Le journal Libération dans sa livraison du mercredi 23 janvier 2019 a fait des révélations gravissimes sur les pratiques de Philip Morris concernant le surdosage des cigarettes importées de Suisse et qui sont vendues au Sénégal et en Afrique. Le résident de la Ligue sénégalaise contre le tabac (Listab), Amadou Moustapha Gaye, a indiqué que cela pose tout simplement le respect et la non-application des lois antitabac qui sont votées dans nos pays, et l’absence de moyens qui devraient être mobilisés pour faire face aux pratiques monstrueuses et mortifères de l’industrie du tabac, acteur d’un véritable génocide envers les populations africaines.
M. Gaye a rappelé que la loi antitabac du Sénégal relative à la fabrication, au conditionnement, à l’étiquetage, à la vente et à l’usage du tabac, dans son chapitre premier sur la composition, et en son article 4, dit clairement que les produits du tabac, de quelque nature qu’ils soient, doivent dans leur composition, être conformes aux normes définies par voie légale ou réglementaire en vigueur. Il trouve que l’Etat doit prendre les mesures relatives aux tests et à l’analyse de la composition et des émissions des produits du tabac en mettant en place un organe de contrôle des normes.
Le rapport de l’Ong Public Eye montre que l’industrie du tabac applique un double standard sur les cigarettes produites, et celles vendues en Afrique sont plus toxiques que celles fumées en Europe. Les résultats sont clairs : les cigarettes fabriquées sur sol helvétique et vendues en Afrique sont bien plus fortes, plus addictives et plus toxiques que celles que l’on trouve en Suisse ou en France. Les niveaux détectés révèlent l’existence d’un double standard : les Africains fument des cigarettes plus nocives que les Européens. Pour chacun des trois paramètres testés, la quasi-totalité des cigarettes produites en Suisse et consommées en Afrique enregistrent une teneur supérieure à celle observée dans les cigarettes suisses et françaises.
Un échantillon de la marque Winston, par exemple, comporte plus de 16.31 milligrammes de particules totales par cigarette, contre 10.5 pour des Winston Classic achetées à Lausanne. Pour la nicotine, la différence entre les cigarettes commercialisées au Maroc et en Suisse est particulièrement frappante : 1.28 milligramme par cigarette pour des Camel «Swiss made» vendues au Maroc, selon les résultats de l’IST, contre à peine 0.75 milligramme pour des Camel Filters vendues en Suisse. Pour le monoxyde de carbone, qui a pour effet de réduire la quantité d’oxygène circulant dans le sang, les valeurs sont aussi très différentes selon qu’on fume une Winston Blue en Afrique (9.62 milligrammes par cigarette) ou en Suisse (5.45 milligrammes).
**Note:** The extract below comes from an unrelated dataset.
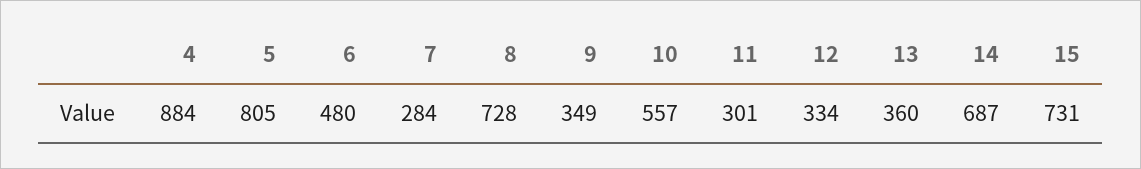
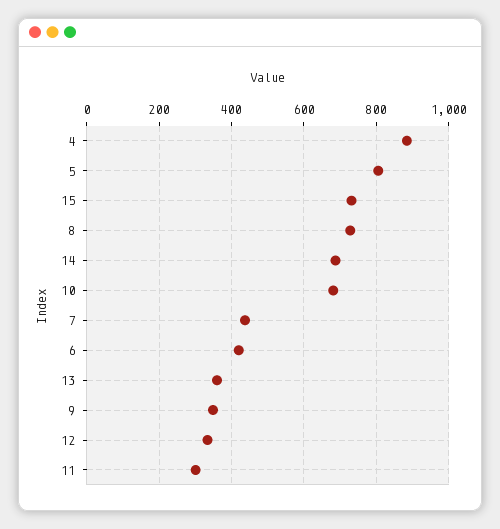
6: 480 -> 420
7: 284 -> 440
10: 557 -> 680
Malgré l’appellation rassurante, fumer des Camel light à Casablanca revient à consommer des cigarettes plus nocives que des Camel Filters à Lausanne.
L’industrie du tabac triche aussi avec les marques sur leurs paquets. « Et qui dit plus de dépendance, dit plus de difficulté à s’en passer, et donc plus de toxicité.» Jacques Cornuz, directeur de la Policlinique médicale universitaire de Lausanne, épidémiologiste et spécialiste du tabac, et qui a dirigé la Commission fédérale de prévention du tabagisme de 2007 à 2014, ne prend aucun détour : «On peut légitimement dire qu’on passe d’un camion de 20 tonnes à un de 40 tonnes.»
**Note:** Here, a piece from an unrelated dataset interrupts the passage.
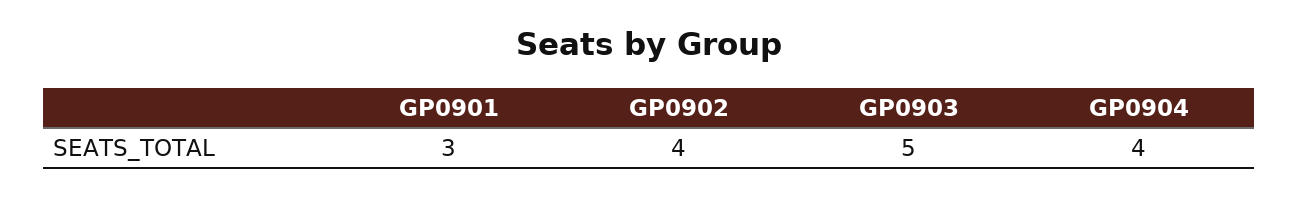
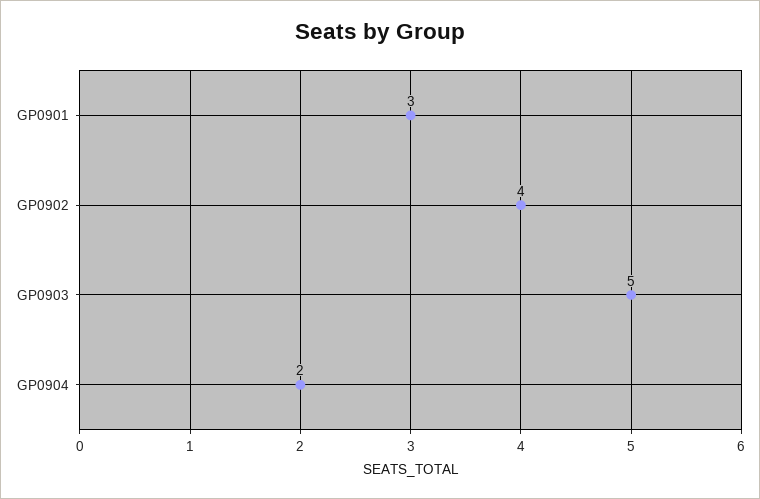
GP0904: 4 -> 2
Pourquoi les Marlboro vendues en Afrique contiennent-elles plus de goudron que celles fumées en Suisse ? Il y a donc des défaillances sur des contrôles qui devraient être faits à plusieurs niveaux, mais aussi et surtout sur le laxisme coupable de la Suisse qui, à cause d’un système volontairement complaisant avec l’industrie du tabac, laisse produire sur son territoire, un produit dont les effets sont scientifiquement certifiés comme doublement mortels. La Confédération suisse promeut ainsi et profite de l’existence d’un double standard, quitte à aggraver les problèmes de santé publique dans les pays importateurs.
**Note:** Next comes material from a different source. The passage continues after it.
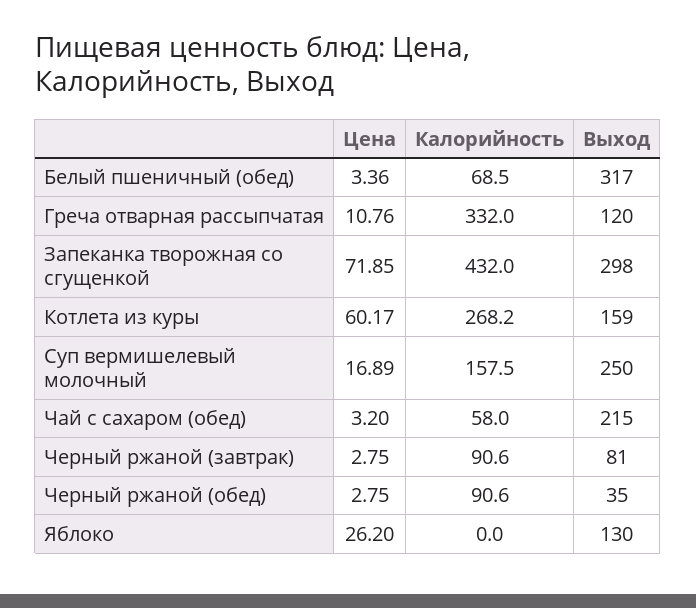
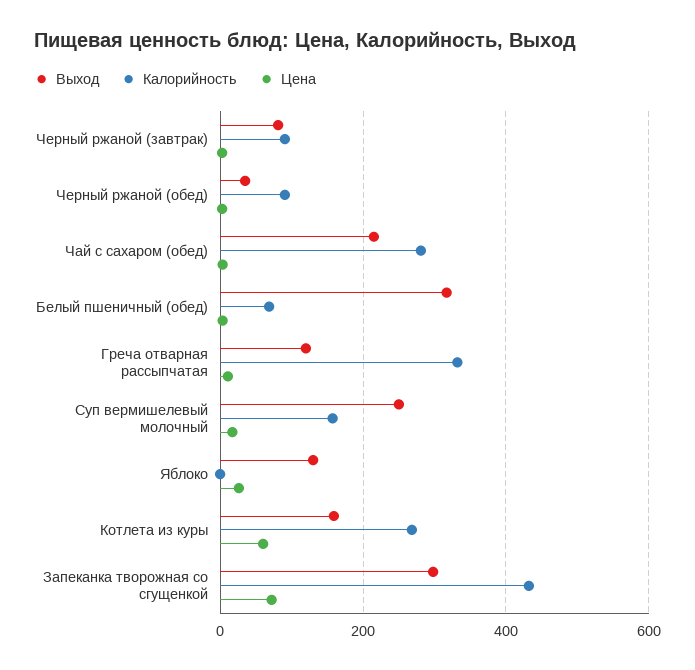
Калорийность, Чай с сахаром (обед): 58 -> 280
La LISTAB interpelle l’Etat du Sénégal pour une application rigoureuse de la loi 2014-14 du 28 mars 2014 en son article 4 et 5, afin de surveiller la composition et des émissions sur les produits du tabac. Il est donc impératif de se doter de laboratoires qui analysent systématiquement les cigarettes importées. Selon l’OMS, le Burkina Faso est le seul pays d’Afrique à le faire.